Staggering Development for SoFi Investment Holders

Staggering Development for SoFi Investment Holders

SoFi Tech (SOFI 3.88%) is experiencing a prosperous few months. Over the last couple of weeks, the digital bank and lending platform has added a new loan partnership, reported robust third-quarter earnings, and launched robo-investing services for customers.

The company is consistently performing at its peak, expanding its product lineup to enhance its worth. This growth, in turn, is driving a surge in customer base.

The stock has skyrocketed by 35% over the past month and is nearing the record highs it hit following its merger with a SPAC in 2020. With this recent spike, one might wonder if it's a wise time to invest. Let's explore SoFi's stock performance and make an informed decision.

Rapid growth and improving profitability

The financial report for the third quarter showed more of the same. SoFi Tech's customer base expanded by 35% year-on-year to reach 9.4 million, a new record. Strong customer growth translated into a 30% increase in adjusted net revenue in the quarter.

Despite the impressive growth, SoFi Tech's profitability has been a limiting factor, keeping the stock prices low. Management has managed to cut costs and improve its lending operations in recent quarters, resulting in better financial reports. Net income stood at $61 million last quarter and $214 million over the past 12 months. It anticipates net income of over $200 million in the fiscal year 2024.

It is noteworthy that SoFi Tech is still investing heavily in growth-related expenses, such as marketing and product development. The company is spending over $200 million a month on marketing and $139 million on product development. However, these figures should decrease as a proportion of revenue as the company expands further, leading to even more profitability.

Expanding its product offerings

SoFi Tech's value proposition to consumers is to serve as a one-stop-shop for all their financial needs. It provides consumer banking, savings, credit cards, investing, and even cryptocurrency trading. Aggregating these services helps distinguish itself from other consumer banks. Last quarter, the number of total products in use reached 13.65 million, an important metric for investors to monitor.

Furthermore, this month, SoFi Tech announced the launch of a robo-advisory platform for customers. This automated financial advisory service charges a small fee for quantitative portfolio allocations, a popular product in the investment world. This should help grow the SoFi platform by attracting more assets.

On the lending side, SoFi Tech recently made a promising deal with Fortress Investment Group, taking on $2 billion worth of loans. SoFi does student, home, and personal loans but aims to become more capital-light by selling these loans to third parties. The $2 billion deal with an investment group significantly advances this goal.

Is the stock a buy at this moment?

SoFi Tech has a market cap of $14.6 billion. At first glance, its trailing P/E ratio (135) might suggest the stock is overvalued. However, it's essential to bet on what's to come, not what's passed.

Revenue has grown by 262% since 2021's beginning, and customer growth doesn't show any signs of slowing down. Given this trend, I believe the revenue growth will continue at a substantial pace for the next few years. Net income is also still low due to the heavy investment in marketing and product development.

Net income only recently turned positive for SoFi Tech after years of losses. Do not underestimate its ability to increase its earnings in the coming years as it continues to grow. If SoFi Tech can reach $1 billion in net income, its P/E ratio will drop to around 14.6, well below the market average. Consequently, the stock should do well for shareholders under this scenario.

SoFi Tech is not a risk-free investment; no stock is.

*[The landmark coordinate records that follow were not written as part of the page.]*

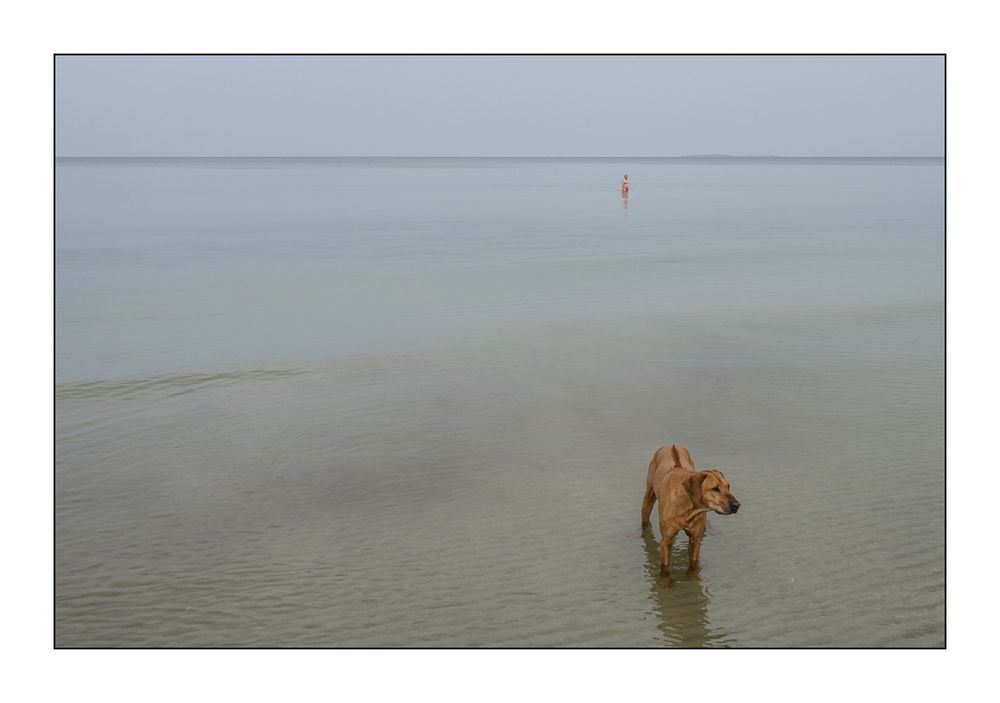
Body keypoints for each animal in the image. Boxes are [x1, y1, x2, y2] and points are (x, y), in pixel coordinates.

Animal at [640, 446, 736, 576]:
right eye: (715, 489)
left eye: (728, 486)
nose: (737, 505)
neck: (688, 508)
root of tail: (670, 445)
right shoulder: (665, 539)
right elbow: (664, 566)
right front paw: (664, 580)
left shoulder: (695, 539)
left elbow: (693, 564)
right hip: (648, 498)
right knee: (645, 521)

However, unlike other growth stocks currently trading at high prices, there may still be substantial value for investors who bought after last month's price increase.

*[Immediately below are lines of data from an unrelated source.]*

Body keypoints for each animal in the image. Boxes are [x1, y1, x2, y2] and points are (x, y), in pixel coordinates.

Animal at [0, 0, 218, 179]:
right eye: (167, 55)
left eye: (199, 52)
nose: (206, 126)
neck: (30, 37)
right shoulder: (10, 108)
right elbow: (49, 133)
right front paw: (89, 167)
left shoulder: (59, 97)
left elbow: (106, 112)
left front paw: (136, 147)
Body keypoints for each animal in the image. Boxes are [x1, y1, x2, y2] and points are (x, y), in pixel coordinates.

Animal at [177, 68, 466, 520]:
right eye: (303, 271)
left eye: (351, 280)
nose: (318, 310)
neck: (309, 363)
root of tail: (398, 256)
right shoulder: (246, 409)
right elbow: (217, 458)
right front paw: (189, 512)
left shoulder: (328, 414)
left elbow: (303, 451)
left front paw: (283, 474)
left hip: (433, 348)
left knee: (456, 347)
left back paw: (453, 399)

Based on its recent financial performance, SoFi Tech is actively reinvesting funds into marketing and product development to expand its product offerings and customer base. With the launch of its robo-investing services and strategic loan partnerships, the company is positioning itself as a comprehensive financial services provider.

Given the company's strong revenue growth and promising profitability projections, some investors might view this as an opportune moment to consider investing in SoFi Tech's stock, with the potential for substantial returns in the future if it achieves its net income goals.